- Ballard Mountain Location within California Ballard Mountain Location within the United States

Highest point
- Elevation: 2,031 ft (619 m) NAVD 88
- Coordinates: 34°06′35″N 118°48′36″W﻿ / ﻿34.109672°N 118.809865°W

Geography
- Location: Los Angeles County, California, U.S.
- Parent range: Santa Monica Mountains

= Ballard Mountain =

Mountain in the Santa Monica Mountains

Ballard Mountain is a mountain in Los Angeles County, California in the Santa Monica Mountains with an elevation of 2039 ft. Originally known as Niggerhead, all names containing that slur were replaced by the Board on Geographic Names to "Negro", making it known as Negrohead from 1964. In 2009, the name was changed to recognise the summit's association with John Ballard, an early black pioneer.

==John Ballard==
John Ballard, a Black man from Kentucky, arrived in Los Angeles in 1859. He became a successful businessman, buying and selling real estate.
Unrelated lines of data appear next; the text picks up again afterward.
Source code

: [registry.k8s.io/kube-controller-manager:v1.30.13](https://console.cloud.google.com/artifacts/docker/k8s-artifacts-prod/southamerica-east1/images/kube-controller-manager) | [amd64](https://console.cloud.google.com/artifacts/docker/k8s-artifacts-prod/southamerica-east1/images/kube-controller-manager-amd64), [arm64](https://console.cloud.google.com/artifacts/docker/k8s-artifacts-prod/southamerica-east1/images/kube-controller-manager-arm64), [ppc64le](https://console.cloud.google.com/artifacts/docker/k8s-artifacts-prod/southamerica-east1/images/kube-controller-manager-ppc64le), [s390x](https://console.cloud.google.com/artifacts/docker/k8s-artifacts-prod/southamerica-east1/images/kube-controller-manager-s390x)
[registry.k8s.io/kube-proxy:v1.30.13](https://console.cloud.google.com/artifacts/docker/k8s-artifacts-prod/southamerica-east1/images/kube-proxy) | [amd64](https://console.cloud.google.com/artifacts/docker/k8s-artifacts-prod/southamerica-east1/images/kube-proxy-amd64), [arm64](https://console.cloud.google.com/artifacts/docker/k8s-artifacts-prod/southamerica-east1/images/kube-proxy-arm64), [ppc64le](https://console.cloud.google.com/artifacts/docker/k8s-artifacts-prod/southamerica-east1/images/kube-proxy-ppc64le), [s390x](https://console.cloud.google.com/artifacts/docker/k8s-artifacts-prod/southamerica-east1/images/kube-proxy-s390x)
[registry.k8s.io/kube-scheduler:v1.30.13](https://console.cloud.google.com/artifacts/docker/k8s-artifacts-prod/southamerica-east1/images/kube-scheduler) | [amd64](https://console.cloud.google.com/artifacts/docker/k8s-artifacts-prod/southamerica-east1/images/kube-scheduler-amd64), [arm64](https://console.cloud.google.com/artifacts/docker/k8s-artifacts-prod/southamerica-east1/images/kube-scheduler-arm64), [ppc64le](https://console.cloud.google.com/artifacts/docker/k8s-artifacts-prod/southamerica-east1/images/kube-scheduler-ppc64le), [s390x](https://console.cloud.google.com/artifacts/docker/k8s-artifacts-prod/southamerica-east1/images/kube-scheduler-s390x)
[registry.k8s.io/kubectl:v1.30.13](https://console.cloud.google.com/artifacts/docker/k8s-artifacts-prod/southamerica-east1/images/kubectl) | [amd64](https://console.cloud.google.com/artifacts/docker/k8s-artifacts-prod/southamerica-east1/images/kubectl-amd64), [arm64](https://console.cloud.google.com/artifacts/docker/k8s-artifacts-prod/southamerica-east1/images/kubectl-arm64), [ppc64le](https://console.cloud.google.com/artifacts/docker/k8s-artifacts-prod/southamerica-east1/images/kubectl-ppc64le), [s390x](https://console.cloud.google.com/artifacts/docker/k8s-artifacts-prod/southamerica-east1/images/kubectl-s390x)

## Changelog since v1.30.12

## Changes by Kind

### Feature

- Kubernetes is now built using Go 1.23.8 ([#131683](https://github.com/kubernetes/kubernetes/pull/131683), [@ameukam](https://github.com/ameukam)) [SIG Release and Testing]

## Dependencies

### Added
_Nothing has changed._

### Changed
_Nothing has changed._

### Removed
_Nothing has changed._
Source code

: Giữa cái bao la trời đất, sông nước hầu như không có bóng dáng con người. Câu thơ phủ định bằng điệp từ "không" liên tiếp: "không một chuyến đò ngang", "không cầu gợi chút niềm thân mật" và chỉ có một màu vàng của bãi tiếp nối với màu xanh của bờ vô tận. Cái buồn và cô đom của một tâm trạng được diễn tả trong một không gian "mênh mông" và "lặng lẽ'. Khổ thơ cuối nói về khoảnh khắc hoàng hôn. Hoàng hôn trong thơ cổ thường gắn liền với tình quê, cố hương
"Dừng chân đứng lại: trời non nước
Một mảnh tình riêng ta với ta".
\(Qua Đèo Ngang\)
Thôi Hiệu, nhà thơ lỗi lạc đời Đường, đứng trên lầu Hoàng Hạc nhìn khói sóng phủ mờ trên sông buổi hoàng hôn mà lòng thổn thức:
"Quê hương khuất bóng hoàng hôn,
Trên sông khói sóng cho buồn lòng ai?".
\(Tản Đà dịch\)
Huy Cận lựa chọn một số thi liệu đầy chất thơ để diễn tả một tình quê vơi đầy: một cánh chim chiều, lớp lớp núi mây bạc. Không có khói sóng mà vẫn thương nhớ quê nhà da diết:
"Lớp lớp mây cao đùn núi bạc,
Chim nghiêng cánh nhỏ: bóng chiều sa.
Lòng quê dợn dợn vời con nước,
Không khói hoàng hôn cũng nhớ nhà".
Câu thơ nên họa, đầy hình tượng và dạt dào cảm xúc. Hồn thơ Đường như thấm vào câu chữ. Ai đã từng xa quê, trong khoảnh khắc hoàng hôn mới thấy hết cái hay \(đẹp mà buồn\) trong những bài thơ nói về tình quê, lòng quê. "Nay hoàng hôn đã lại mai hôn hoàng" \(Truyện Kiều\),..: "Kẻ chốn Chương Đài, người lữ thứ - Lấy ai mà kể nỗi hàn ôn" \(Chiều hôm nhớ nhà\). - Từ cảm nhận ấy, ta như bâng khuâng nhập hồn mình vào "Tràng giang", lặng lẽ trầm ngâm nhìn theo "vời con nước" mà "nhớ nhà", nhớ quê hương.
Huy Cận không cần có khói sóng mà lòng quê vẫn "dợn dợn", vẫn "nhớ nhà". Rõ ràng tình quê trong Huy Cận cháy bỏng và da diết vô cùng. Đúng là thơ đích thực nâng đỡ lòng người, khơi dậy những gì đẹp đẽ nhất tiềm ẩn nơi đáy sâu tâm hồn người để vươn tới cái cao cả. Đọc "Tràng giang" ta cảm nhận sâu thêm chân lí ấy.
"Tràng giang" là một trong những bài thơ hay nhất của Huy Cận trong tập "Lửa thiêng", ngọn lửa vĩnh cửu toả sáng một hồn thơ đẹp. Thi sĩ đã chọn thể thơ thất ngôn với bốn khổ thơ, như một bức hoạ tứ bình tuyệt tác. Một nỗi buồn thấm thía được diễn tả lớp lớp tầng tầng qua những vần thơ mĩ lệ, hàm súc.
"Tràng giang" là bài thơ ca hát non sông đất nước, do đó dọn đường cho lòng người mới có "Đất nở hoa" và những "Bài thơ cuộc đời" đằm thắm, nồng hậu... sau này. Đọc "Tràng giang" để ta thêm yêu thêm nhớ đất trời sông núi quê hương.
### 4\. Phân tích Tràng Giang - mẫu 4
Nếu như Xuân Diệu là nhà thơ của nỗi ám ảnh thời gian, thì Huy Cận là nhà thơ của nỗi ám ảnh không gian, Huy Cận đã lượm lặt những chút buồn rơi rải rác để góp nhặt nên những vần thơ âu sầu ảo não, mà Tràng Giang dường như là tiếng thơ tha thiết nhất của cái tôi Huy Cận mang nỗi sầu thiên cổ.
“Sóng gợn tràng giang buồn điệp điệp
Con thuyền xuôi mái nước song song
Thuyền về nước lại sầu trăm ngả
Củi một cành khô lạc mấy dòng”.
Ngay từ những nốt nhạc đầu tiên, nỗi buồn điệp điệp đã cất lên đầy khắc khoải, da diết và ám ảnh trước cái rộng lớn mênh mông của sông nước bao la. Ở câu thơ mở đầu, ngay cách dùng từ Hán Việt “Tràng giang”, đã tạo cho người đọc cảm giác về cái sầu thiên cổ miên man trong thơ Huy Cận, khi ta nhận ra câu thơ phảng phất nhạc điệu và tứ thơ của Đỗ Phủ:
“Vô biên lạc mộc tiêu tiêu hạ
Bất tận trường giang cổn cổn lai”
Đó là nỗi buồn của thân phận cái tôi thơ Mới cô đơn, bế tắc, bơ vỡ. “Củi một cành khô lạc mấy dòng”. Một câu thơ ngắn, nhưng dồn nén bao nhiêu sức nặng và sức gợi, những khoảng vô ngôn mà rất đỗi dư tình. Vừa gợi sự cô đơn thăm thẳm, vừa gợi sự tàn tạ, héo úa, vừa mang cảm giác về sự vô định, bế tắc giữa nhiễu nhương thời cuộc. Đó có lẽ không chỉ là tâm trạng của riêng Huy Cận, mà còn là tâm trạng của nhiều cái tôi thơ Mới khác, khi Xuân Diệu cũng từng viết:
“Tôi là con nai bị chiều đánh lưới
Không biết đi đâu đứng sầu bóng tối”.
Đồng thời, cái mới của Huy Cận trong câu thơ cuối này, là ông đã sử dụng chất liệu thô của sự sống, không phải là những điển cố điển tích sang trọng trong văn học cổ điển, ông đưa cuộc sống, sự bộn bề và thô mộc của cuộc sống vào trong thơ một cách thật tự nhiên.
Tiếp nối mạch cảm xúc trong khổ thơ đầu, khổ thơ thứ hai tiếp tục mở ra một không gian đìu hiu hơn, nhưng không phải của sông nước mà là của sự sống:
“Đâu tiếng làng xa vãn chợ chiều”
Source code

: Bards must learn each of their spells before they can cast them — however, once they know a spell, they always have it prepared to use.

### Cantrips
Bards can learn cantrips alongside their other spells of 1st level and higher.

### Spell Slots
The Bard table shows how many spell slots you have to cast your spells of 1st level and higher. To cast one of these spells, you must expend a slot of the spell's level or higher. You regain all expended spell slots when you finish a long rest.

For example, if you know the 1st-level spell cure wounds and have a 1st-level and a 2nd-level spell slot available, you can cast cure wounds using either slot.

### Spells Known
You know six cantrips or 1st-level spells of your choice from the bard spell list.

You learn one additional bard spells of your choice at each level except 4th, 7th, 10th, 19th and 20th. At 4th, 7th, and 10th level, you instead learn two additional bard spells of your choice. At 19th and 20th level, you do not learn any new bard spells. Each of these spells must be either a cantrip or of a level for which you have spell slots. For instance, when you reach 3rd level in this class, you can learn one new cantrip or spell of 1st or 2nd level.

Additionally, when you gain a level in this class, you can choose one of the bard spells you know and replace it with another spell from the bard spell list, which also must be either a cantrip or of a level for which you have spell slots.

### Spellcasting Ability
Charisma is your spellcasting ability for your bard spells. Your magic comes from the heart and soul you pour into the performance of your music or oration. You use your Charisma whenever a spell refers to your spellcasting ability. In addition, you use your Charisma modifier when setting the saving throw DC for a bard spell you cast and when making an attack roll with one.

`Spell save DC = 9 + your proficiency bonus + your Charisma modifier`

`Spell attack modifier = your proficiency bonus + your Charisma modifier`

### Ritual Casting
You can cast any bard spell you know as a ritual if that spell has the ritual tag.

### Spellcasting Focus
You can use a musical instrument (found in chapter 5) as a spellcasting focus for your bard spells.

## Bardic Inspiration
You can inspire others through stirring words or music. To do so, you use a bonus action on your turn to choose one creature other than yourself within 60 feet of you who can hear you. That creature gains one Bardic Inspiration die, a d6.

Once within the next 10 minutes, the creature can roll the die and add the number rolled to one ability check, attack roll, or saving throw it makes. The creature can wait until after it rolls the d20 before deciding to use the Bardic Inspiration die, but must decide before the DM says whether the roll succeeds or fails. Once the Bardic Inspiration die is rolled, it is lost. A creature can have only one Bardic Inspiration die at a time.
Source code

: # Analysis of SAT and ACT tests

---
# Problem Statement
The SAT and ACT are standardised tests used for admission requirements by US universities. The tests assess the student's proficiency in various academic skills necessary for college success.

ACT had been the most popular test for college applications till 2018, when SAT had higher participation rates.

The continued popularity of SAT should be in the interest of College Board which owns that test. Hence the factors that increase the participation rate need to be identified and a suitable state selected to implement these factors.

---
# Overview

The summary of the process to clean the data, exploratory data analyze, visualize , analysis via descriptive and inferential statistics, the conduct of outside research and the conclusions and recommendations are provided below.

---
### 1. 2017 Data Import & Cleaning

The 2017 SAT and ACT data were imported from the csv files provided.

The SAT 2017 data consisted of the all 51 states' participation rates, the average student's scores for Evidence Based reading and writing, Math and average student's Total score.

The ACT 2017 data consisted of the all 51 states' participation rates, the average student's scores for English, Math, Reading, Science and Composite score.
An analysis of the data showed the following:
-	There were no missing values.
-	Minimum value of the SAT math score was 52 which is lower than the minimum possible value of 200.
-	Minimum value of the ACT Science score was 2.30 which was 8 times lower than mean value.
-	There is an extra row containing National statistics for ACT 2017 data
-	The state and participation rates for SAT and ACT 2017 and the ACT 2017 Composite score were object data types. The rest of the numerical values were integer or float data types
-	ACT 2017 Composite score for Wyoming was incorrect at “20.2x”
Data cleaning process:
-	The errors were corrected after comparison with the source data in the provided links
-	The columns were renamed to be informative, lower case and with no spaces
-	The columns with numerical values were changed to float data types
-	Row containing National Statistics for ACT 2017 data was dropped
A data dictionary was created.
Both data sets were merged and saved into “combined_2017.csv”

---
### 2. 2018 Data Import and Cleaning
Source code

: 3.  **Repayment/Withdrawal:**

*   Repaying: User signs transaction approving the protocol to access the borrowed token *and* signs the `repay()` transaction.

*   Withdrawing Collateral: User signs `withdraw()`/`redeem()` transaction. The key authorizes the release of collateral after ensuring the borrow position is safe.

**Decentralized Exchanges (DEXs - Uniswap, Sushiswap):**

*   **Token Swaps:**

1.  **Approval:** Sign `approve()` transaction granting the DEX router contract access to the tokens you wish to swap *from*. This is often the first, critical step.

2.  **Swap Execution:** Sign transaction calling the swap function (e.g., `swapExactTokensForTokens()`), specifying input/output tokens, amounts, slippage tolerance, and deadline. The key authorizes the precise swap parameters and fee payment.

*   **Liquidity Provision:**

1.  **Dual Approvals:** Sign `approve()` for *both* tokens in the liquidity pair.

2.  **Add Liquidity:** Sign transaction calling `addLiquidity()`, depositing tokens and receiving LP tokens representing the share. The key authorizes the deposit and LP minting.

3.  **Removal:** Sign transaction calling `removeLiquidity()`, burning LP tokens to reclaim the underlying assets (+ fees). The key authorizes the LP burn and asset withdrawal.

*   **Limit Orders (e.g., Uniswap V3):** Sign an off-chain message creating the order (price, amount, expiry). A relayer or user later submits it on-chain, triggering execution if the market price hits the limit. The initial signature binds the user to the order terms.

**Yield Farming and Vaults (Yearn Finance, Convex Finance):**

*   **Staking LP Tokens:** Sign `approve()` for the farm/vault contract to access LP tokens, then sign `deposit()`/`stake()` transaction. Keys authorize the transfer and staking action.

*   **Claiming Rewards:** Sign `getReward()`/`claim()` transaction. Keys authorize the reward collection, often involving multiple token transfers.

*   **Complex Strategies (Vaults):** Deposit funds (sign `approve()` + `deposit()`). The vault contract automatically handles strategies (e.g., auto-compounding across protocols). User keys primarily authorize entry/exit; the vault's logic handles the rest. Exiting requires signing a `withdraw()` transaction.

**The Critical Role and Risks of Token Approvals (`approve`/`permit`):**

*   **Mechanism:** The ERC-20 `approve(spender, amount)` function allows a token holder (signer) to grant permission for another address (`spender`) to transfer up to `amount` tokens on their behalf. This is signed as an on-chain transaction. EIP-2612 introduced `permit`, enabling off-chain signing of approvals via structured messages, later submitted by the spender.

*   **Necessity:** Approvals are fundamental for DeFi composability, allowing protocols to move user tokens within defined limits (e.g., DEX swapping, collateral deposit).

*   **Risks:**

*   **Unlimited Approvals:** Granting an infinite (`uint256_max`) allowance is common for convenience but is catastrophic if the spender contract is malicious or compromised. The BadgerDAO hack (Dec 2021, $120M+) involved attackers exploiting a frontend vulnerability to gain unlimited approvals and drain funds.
He was active in civic affairs and in 1872 was one of the founding members of the First African Methodist Episcopal Church of Los Angeles. In 1880, Ballard picked up his family and moved about 50 miles west to the Santa Monica Mountains. He purchased 160 acres of land, and the family raised some livestock and a few crops. Ballard collected firewood and sold it in the city.

He distinguished himself as an extraordinary individual who worked hard and persevered, despite attempts by others to drive him off his land. Despite his accomplishments, Ballard was mistreated by other pioneers due to the color of his skin. Thieves unsuccessfully tried to chase Ballard from his home. His cabin was set on fire twice, but he was not easily deterred. He rebuilt his home both times. Ballard died in 1905 when he was about 75 years old.

The Ballard homesteads included a 2,031 foot that stands in the mountains just south of today’s cities of Thousand Oaks and Agoura Hills. Due to Ballard's presence on the land, the peak came to be known as “Niggerhead Mountain". It is unclear where or when this started, but the name appears on early maps of the area. In 2009, the name was changed to recognize the summit's association with Ballard.